Basically, I'm unimpressed with moralists who object to this new wave of programs that pay kids to do well in school. Parents--who can afford to--offer rewards all the time to their kids when they do well. I don't think it much matters that school authorities will take over that function.
Here's where my skepticism lies--the program assumes that the major problem with getting kids to function better in school is a lack of interest. Certainly that's part of the problem, but pre-high school, I don't think poor kids are much less interested in school than rich kids. The difference is the flood of distraction that weighs on poor black kids. Chief among them--getting your ass kicked. It's all well and good to give a kid $500 for acing a standardized test, but that doesn't do much for the constant violence which children in these neighborhoods are exposed to. When I was going to school in Baltimore in the 80s and early 90s, fully a third of my brain was occupied with the task of getting home safely. Another third was occupied with girls. The last third was an even split between (you know me now) the Dallas Cowboys, Rakim, Jayce and the Wheeled Warriors, and school. You can imagine how my scholastic career went.
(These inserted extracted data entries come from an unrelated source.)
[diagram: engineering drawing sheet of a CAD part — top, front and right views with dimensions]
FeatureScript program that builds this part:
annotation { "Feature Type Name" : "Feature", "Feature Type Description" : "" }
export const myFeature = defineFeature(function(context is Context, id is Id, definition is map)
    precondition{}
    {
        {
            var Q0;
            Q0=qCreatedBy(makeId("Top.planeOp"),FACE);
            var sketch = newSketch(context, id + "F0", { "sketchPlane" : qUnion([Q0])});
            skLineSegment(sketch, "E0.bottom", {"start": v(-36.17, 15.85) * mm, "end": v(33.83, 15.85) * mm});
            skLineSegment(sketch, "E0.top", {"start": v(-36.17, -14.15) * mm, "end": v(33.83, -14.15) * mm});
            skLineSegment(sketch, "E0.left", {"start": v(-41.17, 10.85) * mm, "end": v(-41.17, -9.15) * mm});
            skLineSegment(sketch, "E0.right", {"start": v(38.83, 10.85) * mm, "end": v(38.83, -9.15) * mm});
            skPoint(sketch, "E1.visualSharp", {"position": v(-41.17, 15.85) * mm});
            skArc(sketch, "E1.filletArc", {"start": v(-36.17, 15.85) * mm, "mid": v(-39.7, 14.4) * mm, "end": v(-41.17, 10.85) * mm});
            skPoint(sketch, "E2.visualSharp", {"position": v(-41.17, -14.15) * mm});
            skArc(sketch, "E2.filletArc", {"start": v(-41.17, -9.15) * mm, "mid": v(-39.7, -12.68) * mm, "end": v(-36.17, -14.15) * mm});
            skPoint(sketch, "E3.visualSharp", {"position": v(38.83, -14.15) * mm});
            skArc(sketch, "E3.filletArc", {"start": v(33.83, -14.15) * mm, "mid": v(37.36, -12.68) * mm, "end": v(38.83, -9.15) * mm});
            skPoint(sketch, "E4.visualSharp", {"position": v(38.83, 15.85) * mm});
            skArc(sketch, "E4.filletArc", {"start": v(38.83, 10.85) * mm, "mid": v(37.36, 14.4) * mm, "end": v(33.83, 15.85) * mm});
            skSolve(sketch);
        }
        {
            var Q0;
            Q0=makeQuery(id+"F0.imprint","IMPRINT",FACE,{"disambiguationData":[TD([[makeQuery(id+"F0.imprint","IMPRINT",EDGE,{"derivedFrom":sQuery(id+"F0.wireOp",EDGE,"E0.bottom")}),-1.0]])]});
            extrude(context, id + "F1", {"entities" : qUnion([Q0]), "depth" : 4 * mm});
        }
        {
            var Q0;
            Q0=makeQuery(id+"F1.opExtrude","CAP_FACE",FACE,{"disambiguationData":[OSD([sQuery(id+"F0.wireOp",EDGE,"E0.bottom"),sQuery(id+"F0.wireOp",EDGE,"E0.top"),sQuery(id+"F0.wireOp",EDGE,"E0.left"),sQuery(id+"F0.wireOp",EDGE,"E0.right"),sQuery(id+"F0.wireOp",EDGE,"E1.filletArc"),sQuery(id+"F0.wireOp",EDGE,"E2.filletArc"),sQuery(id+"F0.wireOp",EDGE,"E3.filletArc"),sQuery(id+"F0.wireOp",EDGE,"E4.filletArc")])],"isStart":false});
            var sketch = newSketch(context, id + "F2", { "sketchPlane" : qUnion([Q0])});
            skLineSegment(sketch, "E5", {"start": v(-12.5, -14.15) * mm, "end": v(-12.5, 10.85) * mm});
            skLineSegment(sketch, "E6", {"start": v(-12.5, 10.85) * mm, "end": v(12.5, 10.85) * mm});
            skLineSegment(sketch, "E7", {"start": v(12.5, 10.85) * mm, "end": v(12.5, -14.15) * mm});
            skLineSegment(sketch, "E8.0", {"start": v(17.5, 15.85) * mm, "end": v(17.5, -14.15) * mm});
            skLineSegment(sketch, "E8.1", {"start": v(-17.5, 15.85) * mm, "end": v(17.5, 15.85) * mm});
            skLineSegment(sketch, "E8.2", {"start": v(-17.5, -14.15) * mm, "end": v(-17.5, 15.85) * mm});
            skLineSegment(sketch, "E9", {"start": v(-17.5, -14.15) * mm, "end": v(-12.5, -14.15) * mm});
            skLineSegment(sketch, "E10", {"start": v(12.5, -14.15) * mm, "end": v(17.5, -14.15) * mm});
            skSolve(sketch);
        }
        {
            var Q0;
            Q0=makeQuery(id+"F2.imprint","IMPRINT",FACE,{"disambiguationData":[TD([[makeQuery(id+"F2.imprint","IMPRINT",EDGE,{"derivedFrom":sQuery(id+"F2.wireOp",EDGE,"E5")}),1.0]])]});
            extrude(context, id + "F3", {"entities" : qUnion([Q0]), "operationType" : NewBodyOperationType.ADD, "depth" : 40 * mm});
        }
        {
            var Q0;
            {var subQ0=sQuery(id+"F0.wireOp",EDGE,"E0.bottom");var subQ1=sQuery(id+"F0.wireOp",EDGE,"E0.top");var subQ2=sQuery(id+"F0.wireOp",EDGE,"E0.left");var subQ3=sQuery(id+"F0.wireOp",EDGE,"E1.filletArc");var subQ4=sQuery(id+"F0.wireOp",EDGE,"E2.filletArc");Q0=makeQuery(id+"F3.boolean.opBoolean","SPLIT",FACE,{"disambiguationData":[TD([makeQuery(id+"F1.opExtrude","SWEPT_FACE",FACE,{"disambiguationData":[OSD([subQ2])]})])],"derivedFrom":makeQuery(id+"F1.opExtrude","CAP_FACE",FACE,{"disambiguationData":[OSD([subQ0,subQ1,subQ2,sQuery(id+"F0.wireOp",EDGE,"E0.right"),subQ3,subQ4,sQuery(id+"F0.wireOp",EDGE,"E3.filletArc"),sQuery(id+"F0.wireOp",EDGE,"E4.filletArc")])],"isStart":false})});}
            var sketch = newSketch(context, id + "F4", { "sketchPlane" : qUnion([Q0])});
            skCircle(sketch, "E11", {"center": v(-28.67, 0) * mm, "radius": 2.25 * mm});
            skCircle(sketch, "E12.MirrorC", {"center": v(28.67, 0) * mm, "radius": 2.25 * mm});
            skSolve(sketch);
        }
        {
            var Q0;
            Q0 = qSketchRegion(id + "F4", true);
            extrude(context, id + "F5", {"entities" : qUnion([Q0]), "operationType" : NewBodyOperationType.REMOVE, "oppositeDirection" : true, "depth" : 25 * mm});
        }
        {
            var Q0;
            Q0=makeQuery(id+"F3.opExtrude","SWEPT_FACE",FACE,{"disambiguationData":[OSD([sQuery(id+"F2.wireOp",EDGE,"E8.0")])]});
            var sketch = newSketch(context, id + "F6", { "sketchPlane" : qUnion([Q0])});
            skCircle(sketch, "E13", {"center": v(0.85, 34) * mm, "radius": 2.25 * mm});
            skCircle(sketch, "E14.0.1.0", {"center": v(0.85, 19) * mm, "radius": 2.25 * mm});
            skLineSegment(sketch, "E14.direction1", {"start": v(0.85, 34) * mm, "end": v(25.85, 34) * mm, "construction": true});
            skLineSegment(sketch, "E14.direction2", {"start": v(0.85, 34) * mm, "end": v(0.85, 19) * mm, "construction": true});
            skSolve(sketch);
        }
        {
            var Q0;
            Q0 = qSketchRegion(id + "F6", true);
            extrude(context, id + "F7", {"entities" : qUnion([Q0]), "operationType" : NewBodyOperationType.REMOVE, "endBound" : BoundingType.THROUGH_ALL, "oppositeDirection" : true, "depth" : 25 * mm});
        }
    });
And violence is just a part of it. It's coming home and not having an environment in which people are reading. It's the habits of your peer group and the unliklihood that they're a particularly studious bunch. It's the fact that study-habits are learned and not inbred, and that you need people around you who are interested also. I really hope this works, but the older I get and the more I read, the more I feel like we, as a society, aren't really set up to fix these problems. We can barely face up to big looming threats like energy consumption. How can we really hope to do anything at all for a troubled minority of citizens?